Another problem is the multiplicity of aid channels and conditions administered by a wide range of bilateral and multilateral agencies.

It increased the management burden on recipient countries and raised coordination issues for donors and lenders.

These concerns were exacerbated by the perpetual problem of indebtedness of poor countries, which is partly due to weak debt management and capacity issues and also due to the impact of a series of calamities ranging from natural disasters to social conflicts.

Over the last decade, the nature of the partnership between developed and developing countries has gained in both scope and structure, pushed in part by the need to promote global security and institutional stability (e.g. the dangers of failed states) and also by the rise of new powers India and China.

Despite the failure of the Doha round, there have been new efforts to build global development partnerships.

Nevertheless, the fact remains that despite several promises to raise foreign aid by $34 billion each year until 2010, the goal of 0.7 percent of GNP aid targeted for developed countries is far from being realized.

This has a major knock-on effect on MDG targets since the availability of aid resources is seen as a major tool in helping attain the MDGs by 2015.

The problems of deciphering whether a country is “on track” or “off track” in its pursuit of the MDGs are thus highly complex.

The simple numbers and traffic light rankings hide an entire array of empirical measurement, implied associations and overall judgment based on experience and discussion.

There are also other problems. Take the case of MDG 3 on gender empowerment.
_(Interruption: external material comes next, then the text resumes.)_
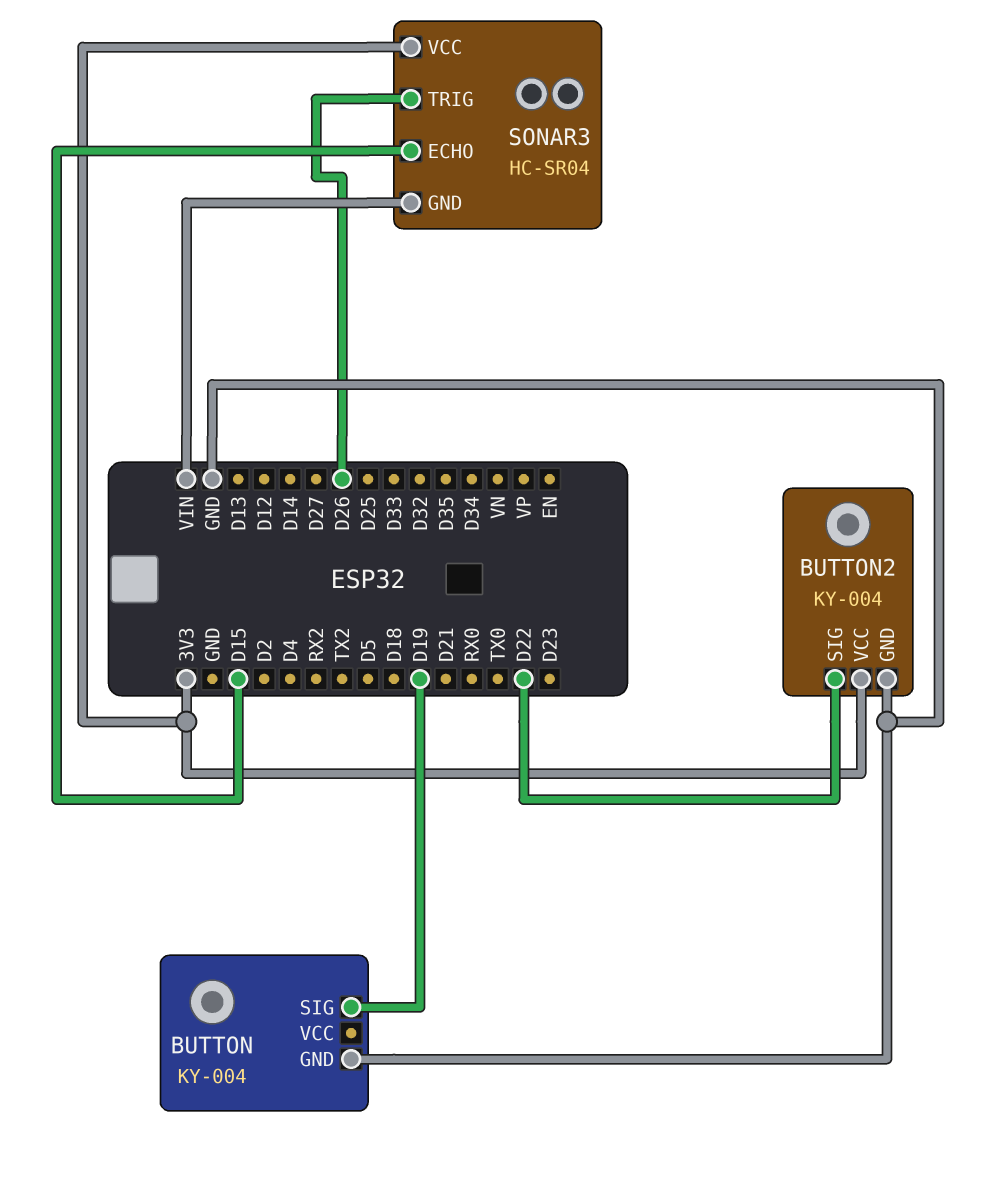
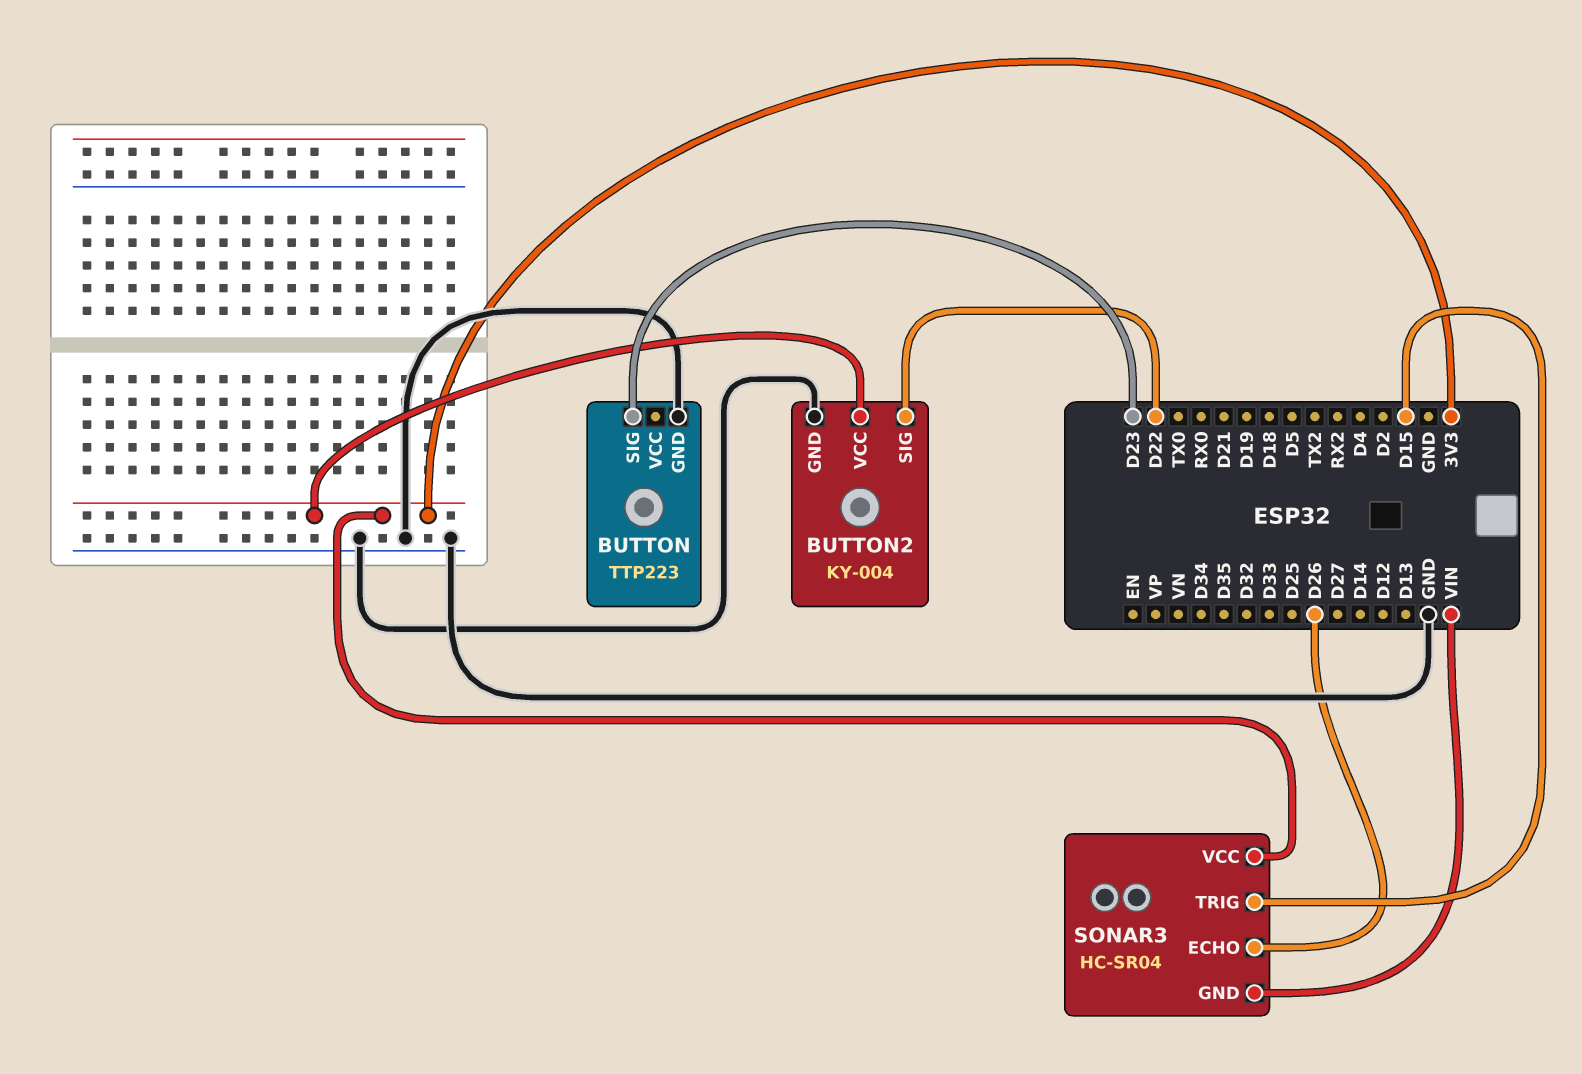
BUTTON: KY-004 -> TTP223
BUTTON pin SIG: D19 -> D23
SONAR3 pin ECHO: D15 -> D26
SONAR3 pin TRIG: D26 -> D15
Here is a case of a goal which is often cited as a “trigger” for a number of other indicators and targets.

Female empowerment in terms of employment and education leads to higher economic growth, lower infant and maternal mortality, greater health awareness and so on.

The same, it is argued, is true of foreign aid and trade partnerships.

These goals therefore exhibit the characteristics of trigger variables that expedite progress in attaining other MDGs.

While all MDGs are related since all are needed to have a happy and fulfilling life, trigger MDGs seem to be more significant in the early phases of development when not all goals can be achieved at the same rate.

At the country level, this raises both a conceptual and a practical question.

How should we interpret the probability of MDG achievement within a given time frame (e.g. 2015) if the country or region scores low on gender empowerment but high on a range of other indicators?

Although the question is often sidestepped in the belief that every MDG (apart from 8) embodies a human right and therefore cannot be ranked relative to every other MDG, the practical importance of these questions in predicting likely progress in 2015 and beyond could not be overlooked.

Now that the party is over and the heads of state have gone back home, the job of figuring out how to reach the MDGs by 2015, less than five years away, must begin in earnest.

The first step should be to use the traffic light system to foster an in-country development consensus.

The second is to configure how to sequence trigger indicators and targets.

In a strategic approach to MDG attainment, the shortest distance between two points is not always a straight line.